A Knight's Tale (2001)Rated PG-13 for action violence, some nudity and brief sex-related dialogue.
Starring Heath Ledger, Rufus Sewell, Mark Addy, Laura Fraser, Paul Bettany.
Photo ©Columbia Tristar. All rights reserved.
Why Let the Fun Fizzle Out?
It actually started off pretty well. I like it when a movie says, "Let's get something straight here, right off the bat." In this case, A Knight's Tale happily proclaimed that it was going to ignore anachronisms. Even better, it was going to exploit them as atmosphere. In this case, the main anachronisms featured were the portrayal of jousting as a sporting event comparable to today's hockey games and wrestling matches, complete with food vendors and the audience doing the wave; and the usage of pre-dominantly '70's rock music as background. Right away we knew this wasn't going to be serious; heck, if we bought into it, it might even be a lot of fun, with some jousting matches to cheer for and some modern-day sensibilities set in a time period, i.e. the 14th century medieval times, that could be cheerfully turned on its head with such an attitude infusion.
And then it got serious anyway. Worse than that, it got serious and corny.
The story is about a trio of squires whose knightly liege has just bought the farm and is now unable to compete in jousting tournaments. In need of the money that the prizes can bring them, the leader of the trio, William Thatcher (Heath Ledger), decides to train for jousting and disguise himself as a knight in order to compete in the tourney. His co-squires, level-headed Roland (Mark Addy) and rash Wat (Alan Tudyk), are at first reluctant but then fully support their brother-now-in-arms. Along the way to their first tournament, they run into a vagabond who just happens to be Geoffrey Chaucer (Paul Bettany), he of eventual "Canterbury Tales" fame. Thus, the silly nature of the story continues as Chaucer is presented as a gambling addict who often loses his clothes, yet is skilled in words, able in forging patents of nobility, and dead-on as a ring announcer giving rousing introductions for William. William takes the pseudonym "Sir Ulrich von Lichtenstein," and soon the gang of misfits are reveling as William's skill wins him mathces in tourney after tourney.
Before the whole thing's over, William will have gained one more misfit follower (Laura Fraser), a love interest (Shannyn Sossamon), and an arch enemy (Rufus Sewell). It all looks like the perfect set-up for a rousing medieval sports movie. Unfortunately, it decides, one-by-one, to introduce and carry-out every cliched situation in the land of movies.

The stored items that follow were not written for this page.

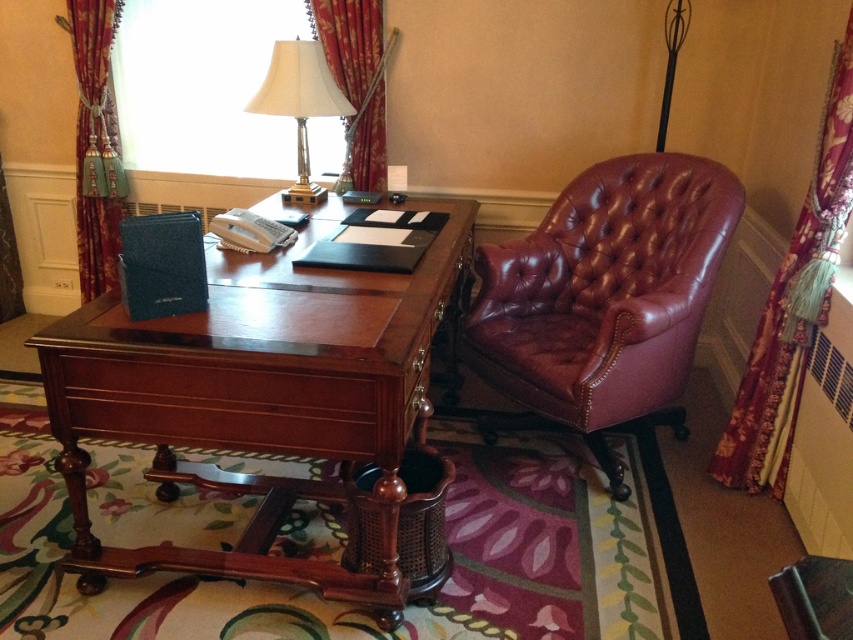
Question: Is floral fabric curtain at right closer to camera compared to velvet burgundy curtain at upper left?

Choices:
 (A) yes
 (B) no

Answer: (A)

Question: In this image, where is mahogany wood desk at center located relative to velvet burgundy curtain at upper left?

Choices:
 (A) below
 (B) above

Answer: (A)

Question: Which point appears closest to the camera in this image?

Choices:
 (A) (318, 99)
 (B) (77, 225)
 (C) (833, 179)
 (D) (61, 369)

Answer: (D)

Question: Which object is positioned closest to the velvet burgundy curtain at upper left?

Choices:
 (A) floral fabric curtain at right
 (B) mahogany wood desk at center
 (C) oxblood leather swivel chair at right

Answer: (B)

Question: Estimate the real-world distances between objects in this image. Which object is closer to the oxblood leather swivel chair at right?

Choices:
 (A) white fabric lampshade at upper center
 (B) mahogany wood desk at center
 (C) velvet burgundy curtain at upper left

Answer: (B)

Question: Does oxblood leather swivel chair at right appear on the right side of white fabric lampshade at upper center?

Choices:
 (A) no
 (B) yes

Answer: (B)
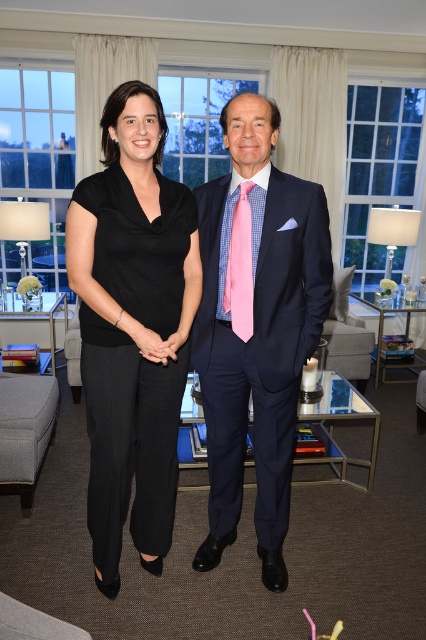
Is point (66, 234) positioned in front of point (129, 324)?

No, it is not.

How distant is matte black dress at center from matte black hands at center?

A distance of 18.61 inches exists between matte black dress at center and matte black hands at center.

Does point (328, 308) come closer to viewer compared to point (149, 330)?

No, (328, 308) is behind (149, 330).

Where is `matte black dress at center`? Image resolution: width=426 pixels, height=640 pixels. matte black dress at center is located at coordinates (258, 330).

Who is positioned more to the left, matte black dress at center or pink checkered tie at center?

pink checkered tie at center

Who is taller, matte black dress at center or pink checkered tie at center?

matte black dress at center

At what (x,y) coordinates should I click in order to perform the action: click on matte black dress at center. Please return your answer as a coordinate pair (x, y). Looking at the image, I should click on (258, 330).

Between black smooth dress at center and matte black hands at center, which one has less height?

With less height is matte black hands at center.

Does black smooth dress at center have a lesser height compared to matte black hands at center?

In fact, black smooth dress at center may be taller than matte black hands at center.

Describe the element at coordinates (129, 440) in the screenshot. The image size is (426, 640). I see `black smooth dress at center` at that location.

This screenshot has width=426, height=640. In order to click on black smooth dress at center in this screenshot , I will do `click(129, 440)`.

First there's the love interest, and that one side plot would've been enough on its own. Here, Sossamon's noble's daughter Jocelyn looks and acts like she was plucked from a 20th century mall and isn't very endearing as a love interest. That doesn't really matter; it's all just there for William and Jocelyn to go through the normal movie courtship rituals. This is entertaining enough, peppered with talk of poetry, flowers, and what one would do to prove one's love. There's even a dance number that is unabashed in its goofiness. It all would have fit in just fine with this goofy movie, corniness and all.

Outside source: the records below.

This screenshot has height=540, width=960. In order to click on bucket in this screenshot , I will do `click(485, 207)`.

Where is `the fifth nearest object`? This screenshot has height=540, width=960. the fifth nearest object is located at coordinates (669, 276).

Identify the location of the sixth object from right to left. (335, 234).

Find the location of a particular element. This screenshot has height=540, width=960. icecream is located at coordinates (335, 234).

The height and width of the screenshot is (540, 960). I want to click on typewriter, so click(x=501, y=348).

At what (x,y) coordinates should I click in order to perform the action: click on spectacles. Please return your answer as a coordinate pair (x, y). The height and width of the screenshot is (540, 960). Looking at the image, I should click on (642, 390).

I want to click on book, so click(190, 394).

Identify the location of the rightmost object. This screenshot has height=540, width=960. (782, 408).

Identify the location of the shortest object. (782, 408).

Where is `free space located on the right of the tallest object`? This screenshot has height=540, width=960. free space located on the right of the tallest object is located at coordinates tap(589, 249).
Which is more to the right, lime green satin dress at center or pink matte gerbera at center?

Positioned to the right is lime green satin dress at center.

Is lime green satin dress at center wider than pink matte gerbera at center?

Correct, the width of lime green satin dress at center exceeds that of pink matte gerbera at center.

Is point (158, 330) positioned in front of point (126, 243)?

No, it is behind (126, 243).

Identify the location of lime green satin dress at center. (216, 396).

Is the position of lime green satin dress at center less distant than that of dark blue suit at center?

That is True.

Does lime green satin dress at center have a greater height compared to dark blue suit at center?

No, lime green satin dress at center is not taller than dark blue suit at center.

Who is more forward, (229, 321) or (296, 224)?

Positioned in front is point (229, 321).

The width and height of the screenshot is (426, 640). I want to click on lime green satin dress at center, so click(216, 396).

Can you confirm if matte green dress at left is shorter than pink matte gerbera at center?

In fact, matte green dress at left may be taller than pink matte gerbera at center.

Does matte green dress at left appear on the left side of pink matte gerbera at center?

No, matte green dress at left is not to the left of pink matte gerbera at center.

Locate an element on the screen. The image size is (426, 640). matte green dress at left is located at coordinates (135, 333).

But then there's another sub-plot involving William and his longing to see his long-lost father, hoping to make daddy proud of the man he's become. And then the main bad guy, the incredibly condescending Count Adhemar, who established himself and then disappeared early on, suddenly re-appears to inject the movie with an overdone evil presence. After about an hour-and-a-half of the movie, by which time it could have ended satisfactorily, we are stuck with these subplots and we know exactly how they are going to end. And, somewhere along the way, the humorous atmosphere that made it fun to begin with has slowly fizzled away. The rock music comes back every so often and starts to sound disruptive, and there isn't any more of that 20th century sporting event feel. It gives way to some trite sentimental scenes and a lot of blatant audience manipulation. And the last scene just isn't enough to bring that missing fun back in to the story.
The story is overloaded with plot where it doesn't need any, and that's surprising because it's written (and directed) by Brian Helgeland. Helgeland did an incredible job of bringing together and compacting James Ellroy's novel, L.A. Confidential, in to a concise and well-paced script. A Knight's Tale could have used a similar treatment. Its latter acts detract from a movie that could have stood up for itself with its funny irreverance. It should have remained a spirited movie from start to finish. It is too bad that it doesn't.
A Knight's Tale seemed as if it could have been very bad, given its ad campaign flaunting Queen's sports stadium standard "We Will Rock You" as the backdrop for a jousting movie. It began by surprising me with how fun it actually was, and that was a good way to start. It's ultimately disappointing because it just gets more and more boring as it goes, sputtering to a finish. With a few cuts to the story here and there, it could have been the gleefully anachronistic medieval sports movie that it had the potential to be.